Nutt konzentriert sich auf einen Botenstoff: Gamma-Aminobuttersäure, kurz: GABA. Das Molekül hemmt die Signalübertragung im Gehirn. Alkohol kopiert diese Funktion offenbar, und beruhigt so den Geist. Es ist dieser Zustand der Entspannung, den viele Menschen etwa mit einem Feierabendbier anstreben. Nutt hat Patente und wissenschaftliche Studien nach anderen Substanz durchforstet, die GABA-Rezeptoren aktivieren. In einem noch unveröffentlichen Bericht, der dem Tagesspiegel vorliegt, hat er mehrere Kandidaten ausgemacht. Einige der Stoffe wurden als Medikamente untersucht, aber fallen gelassen, weil sie alkoholähnliche Nebenwirkungen hatten. Nutt hat eine der Substanzen selbst getestet. Er habe sich angenehm entspannt und betrunken gefühlt, sagt er. „Dann habe ich das Gegenmittel genommen und einige Minuten später ohne irgendwelche Beeinträchtigungen einen Vortrag gehalten.“

Andreas Heinz von der Berliner Charité warnt, dass so eine Droge negative Folgen haben könnte. So könnte sich immer noch zeigen, dass sie süchtig macht oder bei einem kleinen Teil der Bevölkerung schwere Nebenwirkungen verursacht. „Es ist ein Vorteil, wenn Sie eine Droge seit hunderten Jahren kennen und genau wissen, was sie tut“, sagt Heinz.

Aber Nutt hat eine Reihe von Investoren gefunden, die seine Forschung unterstützen wollen, „von ukrainischen Brauern bis zu einem amerikanischen Hedgefonds“, sagt er. „Wir glauben, wir haben genug Geld, um eine Substanz auf den Markt zu bringen.“ Seine Universität, das Imperial College London, hilft ihm nun dabei, die Substanzen auf den Markt zu bringen. Schon in einem Jahr könnten erste Cocktails mit einem Alkoholersatz zu kaufen sein, hofft Nutt.

Doch selbst eine sichere Alternative zu Alkohol müsste hohe Hürden nehmen. Viele Menschen würden kaum auf Getränke wie Bier, Wein und Whiskey verzichten wollen, um auf eine neue Chemikalie umzusteigen, sagt Spanagel. Hinzu kommen zahlreiche politische Fragen, sagt Jürgen Rehm vom Zentrum für Suchtforschung in Toronto: „Wie würde man so eine neu Droge bewerten?
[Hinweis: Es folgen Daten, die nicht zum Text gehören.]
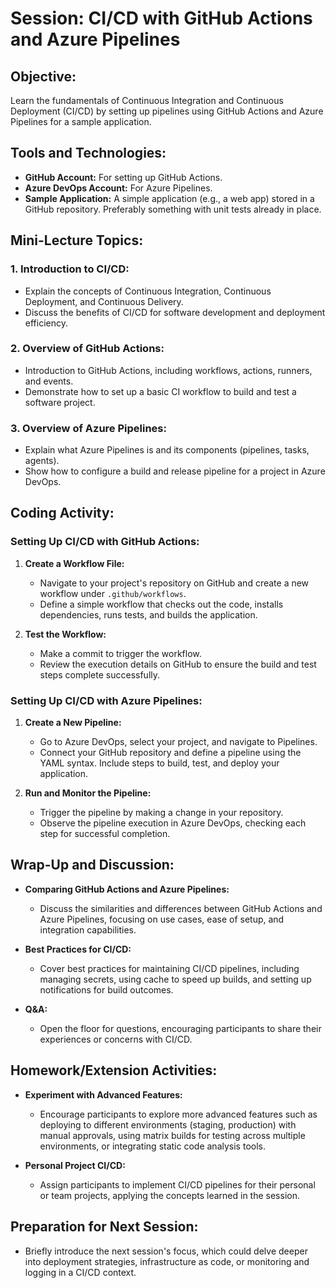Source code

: # Session: CI/CD with GitHub Actions and Azure Pipelines

## Objective:
Learn the fundamentals of Continuous Integration and Continuous Deployment (CI/CD) by setting up pipelines using GitHub Actions and Azure Pipelines for a sample application.

## Tools and Technologies:
- **GitHub Account:** For setting up GitHub Actions.
- **Azure DevOps Account:** For Azure Pipelines.
- **Sample Application:** A simple application (e.g., a web app) stored in a GitHub repository. Preferably something with unit tests already in place.

## Mini-Lecture Topics:

### 1. Introduction to CI/CD:
- Explain the concepts of Continuous Integration, Continuous Deployment, and Continuous Delivery.
- Discuss the benefits of CI/CD for software development and deployment efficiency.

### 2. Overview of GitHub Actions:
- Introduction to GitHub Actions, including workflows, actions, runners, and events.
- Demonstrate how to set up a basic CI workflow to build and test a software project.

### 3. Overview of Azure Pipelines:
- Explain what Azure Pipelines is and its components (pipelines, tasks, agents).
- Show how to configure a build and release pipeline for a project in Azure DevOps.

## Coding Activity:

### Setting Up CI/CD with GitHub Actions:
1. **Create a Workflow File:**
    - Navigate to your project's repository on GitHub and create a new workflow under `.github/workflows`.
    - Define a simple workflow that checks out the code, installs dependencies, runs tests, and builds the application.

2. **Test the Workflow:**
    - Make a commit to trigger the workflow.
    - Review the execution details on GitHub to ensure the build and test steps complete successfully.

### Setting Up CI/CD with Azure Pipelines:
1. **Create a New Pipeline:**
    - Go to Azure DevOps, select your project, and navigate to Pipelines.
    - Connect your GitHub repository and define a pipeline using the YAML syntax. Include steps to build, test, and deploy your application.

2. **Run and Monitor the Pipeline:**
    - Trigger the pipeline by making a change in your repository.
    - Observe the pipeline execution in Azure DevOps, checking each step for successful completion.

## Wrap-Up and Discussion:

- **Comparing GitHub Actions and Azure Pipelines:**
    - Discuss the similarities and differences between GitHub Actions and Azure Pipelines, focusing on use cases, ease of setup, and integration capabilities.

- **Best Practices for CI/CD:**
    - Cover best practices for maintaining CI/CD pipelines, including managing secrets, using cache to speed up builds, and setting up notifications for build outcomes.

- **Q&A:**
    - Open the floor for questions, encouraging participants to share their experiences or concerns with CI/CD.

## Homework/Extension Activities:

- **Experiment with Advanced Features:**
    - Encourage participants to explore more advanced features such as deploying to different environments (staging, production) with manual approvals, using matrix builds for testing across multiple environments, or integrating static code analysis tools.

- **Personal Project CI/CD:**
    - Assign participants to implement CI/CD pipelines for their personal or team projects, applying the concepts learned in the session.

## Preparation for Next Session:
- Briefly introduce the next session's focus, which could delve deeper into deployment strategies, infrastructure as code, or monitoring and logging in a CI/CD context.
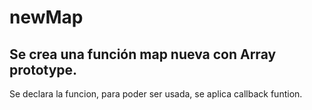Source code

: # newMap
## Se crea una función map nueva con Array prototype.
 Se declara la funcion, para poder ser usada, se aplica callback funtion.

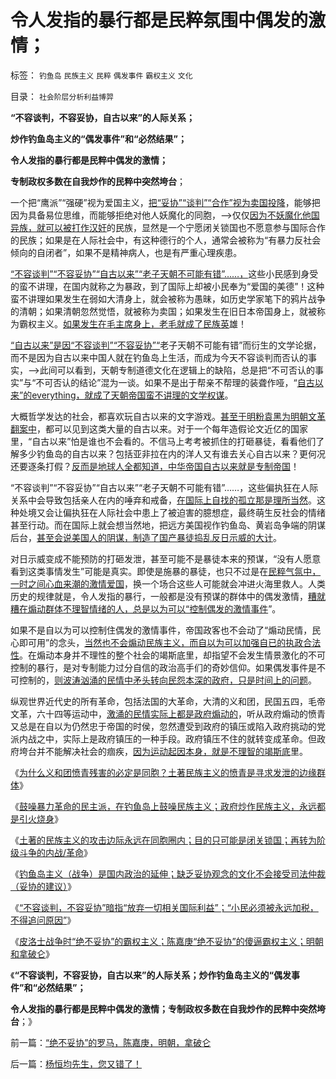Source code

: # 令人发指的暴行都是民粹氛围中偶发的激情；

标签： `钓鱼岛` `民族主义` `民粹` `偶发事件` `霸权主义` `文化` 

目录： `社会阶层分析利益博羿`

**“不容谈判，不容妥协，自古以来”的人际关系；**

**炒作钓鱼岛主义的“偶发事件”和“必然结果”；**

**令人发指的暴行都是民粹中偶发的激情；**

**专制政权多数在自我炒作的民粹中突然垮台**；

一个把“鹰派”“强硬”视为爱国主义，[把“妥协”“谈判”“合作”视为卖国投降](../../../2012/9/24/“不容谈判，不容妥协”的政治解码.md)，能够把因为具备易位思维，而能够拒绝对他人妖魔化的同胞，——>仅仅[因为不妖魔化他国异族，就可以被打作汉奸](../../../2011/1/19/“不妖魔化美国的是被美国收买的”.md)的民族，显然是一个宁愿闭关锁国也不愿意参与国际合作的民族；如果是在人际社会中，有这种德行的个人，通常会被称为“有暴力反社会倾向的自闭者”，如果不是精神病人，也是有严重心理疾患。



[“不容谈判”“不容妥协”“自古以来”“老子天朝不可能有错”……，](../../../2012/9/22/土著民族主义，地域主义，义和团.md)这些小民感到身受的蛮不讲理，在国内就称之为暴政，到了国际上却被小民奉为“爱国的美德”！这种蛮不讲理如果发生在弱如大清身上，就会被称为愚昧，如历史学家笔下的鸦片战争的清朝；如果清朝忽然觉悟，就被称为卖国；如果发生在旧日本帝国身上，就被称为霸权主义。[如果发生在毛主席身上，老毛就成了民族英](../../../2012/5/20/苏联军事肢解文革中国的PlanB的可行性.md)雄！

[“自古以来”是因“不容谈判”“不容妥协”“](../../../2012/9/24/缺乏妥协观念的文化不会接受司法仲裁（妥协的建议）.md)老子天朝不可能有错”而衍生的文学论据，而不是因为自古以来中国人就在钓鱼岛上生活，而成为今天不容谈判而否认的事实，——>此间可以看到，天朝专制道德文化在逻辑上的缺陷，总是把“不可否认的事实”与“不可否认的结论”混为一谈。如果不是出于帮亲不帮理的装聋作哑，“[自古以来”的everything，就成了天朝帝国蛮不讲理的文学权谋](../../../2009/12/8/加强国防不能依靠文学创作.md)。

大概哲学发达的社会，都喜欢玩自古以来的文字游戏。[甚至于明粉袁黑为明朝文革翻案中](../../../2011/11/28/为明朝翻案的重大“历史”意义.md)，都可以见到这类大量的自古以来。对于一个每年造假论文近亿的国家里，“自古以来”怕是谁也不会看的。不信马上考考被抓住的打砸暴徒，看看他们了解多少钓鱼岛的自古以来？包括亚非拉在内的洋人又有谁去关心自古以来？更何况还要逐条打假？[反而是地球人全都知道，中华帝国自古以来就是专制帝国](../../../2009/3/24/为什么有中国特色的四不象是不稳定的系统.md)！

“不容谈判”“不容妥协”“自古以来”“老子天朝不可能有错”……，这些偏执狂在人际关系中会导致包括亲人在内的唾弃和戒备，[在国际上自找的孤立那是理所当然](../../../2009/10/1/大国霸权主义阻碍中国和平崛起.md)。这种处境又会让偏执狂在人际社会中患上了被迫害的臆想症，最终萌生反社会的情绪甚至行动。而在国际上就会想当然地，把远方美国视作钓鱼岛、黄岩岛争端的阴谋后台，[甚至会说美国人的阴谋，制造了国产暴徒捣乱反日示威的大计](../../../2009/6/13/美帝国主义如果灭亡绝不是中国的福音.md)。

对日示威变成不能预防的打砸发泄，甚至可能不是暴徒本来的预谋，“没有人愿意看到这类事情发生”可能是真实。即使是施暴的暴徒，也只不过是在[民粹气氛中，一时之间心血来潮的激情爱国](../../../2011/10/27/所谓的“人民群众运动”，绝大部分是民粹运动.md)，换一个场合这些人可能就会冲进火海里救人。人类历史的规律就是，令人发指的暴行，一般都是没有预谋的群体中的偶发激情，[糟就糟在煽动群体不理智情绪的人，总是以为可以“控制偶发的激情事件](../../../2011/7/19/阻止民粹血腥无谓漫延的合理性.md)”。

如果不是自以为可以控制住偶发的激情事件，帝国政客也不会动了“煽动民情，民心即可用”的念头，[当然也不会煽动民族主义，而自以为可以加强自已的执政合法性](../../../2012/9/22/鼓噪暴力革命的炒作民族主义.md)。在煽动本身并不理性的整个社会的竭斯底里，却指望不会发生情景激化的不可控制的暴行，是对专制能力过分自信的政治高手们的奇妙信仰。如果偶发事件是不可控制的，[则波涛汹涌的民情中矛头转向民怨本深的政府，只是时间上的问题](../../../2010/8/11/对现实和未来的迷茫是因为对真实的历史的无知.md)。

纵观世界近代史的所有革命，包括法国的大革命，大清的义和团，民国五四，毛帝文革，六十四等运动中，[激涌的民情实际上都是政府煽动的](../../../2010/4/30/警惕暴民文化鼓励屠幼悲剧，捞取社会利益.md)，听从政府煽动的愤青又总是在自以为仍然忠于帝国的时侯，忽然遭受到政府的镇压或陷入政府挑动的党派内战之中，实际上是政府镇压的一种手段。政府镇压不住的就转变成革命。但政府垮台并不能解决社会的痼疾，[因为运动起因本身，就是不理智的竭斯底](../../../2010/3/3/为什么历史治乱循环总是不息更残暴？.md)里。

《[为什么义和团愤青残害的必定是同胞？土著民族主义的愤青是寻求发泄的边缘群体](../../../2012/9/22/义和团的五四精神残害的恐怕只能是同胞.md)》

《[鼓噪暴力革命的民主派，在钓鱼岛上鼓噪民族主义；政府炒作民族主义，永远都是引火烧身](../../../2012/9/22/鼓噪暴力革命的炒作民族主义.md)》

《[土著的民族主义的攻击边际永远在同胞圈内；目的只可能是闭关锁国；再转为阶级斗争的内战/革命](../../../2012/9/24/土著的民族主义是后进社会闭关锁国的本能.md)》

《[钓鱼岛主义（战争）是国内政治的延伸；缺乏妥协观念的文化不会接受司法仲裁（妥协的建议）](../../../2012/9/24/缺乏妥协观念的文化不会接受司法仲裁（妥协的建议）.md)》

《[“不容谈判，不容妥协”暗指“放弃一切相关国际利益”；“小民必须被永远加税，不得追问原因”](../../../2012/9/24/“不容谈判，不容妥协”的政治解码.md)》

《[皮洛士战争时“绝不妥协”的霸权主义；陈嘉庚“绝不妥协”的傻逼霸权主义；明朝和拿破仑](../../../2012/9/26/“绝不妥协”的罗马，陈嘉庚，明朝，拿破仑.md)》

《**“不容谈判，不容妥协，自古以来”的人际关系；炒作钓鱼岛主义的“偶发事件”和“必然结果”；**

**令人发指的暴行都是民粹中偶发的激情；专制政权多数在自我炒作的民粹中突然垮台**；》

前一篇：[“绝不妥协”的罗马，陈嘉庚，明朝，拿破仑](../../../2012/9/26/“绝不妥协”的罗马，陈嘉庚，明朝，拿破仑.md)

后一篇：[杨恒均先生，您又错了！](../../../2012/9/26/杨恒均先生，您又错了！.md)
Könnte man sie im Supermarkt kaufen? In der Apotheke? Würde die Gesellschaft sie akzeptieren?“

Was immer am Ende dabei herauskomme, Nutts Suche nach einem sichereren Drink habe die Art und Weise geändert, wie Menschen über Alkohol nachdenken, sagt Rehm. „Die Idee ist provokant im besten Sinne des Wortes“. Dasselbe könnte man über den Wissenschaftler sagen, der sie sich ausgedacht hat.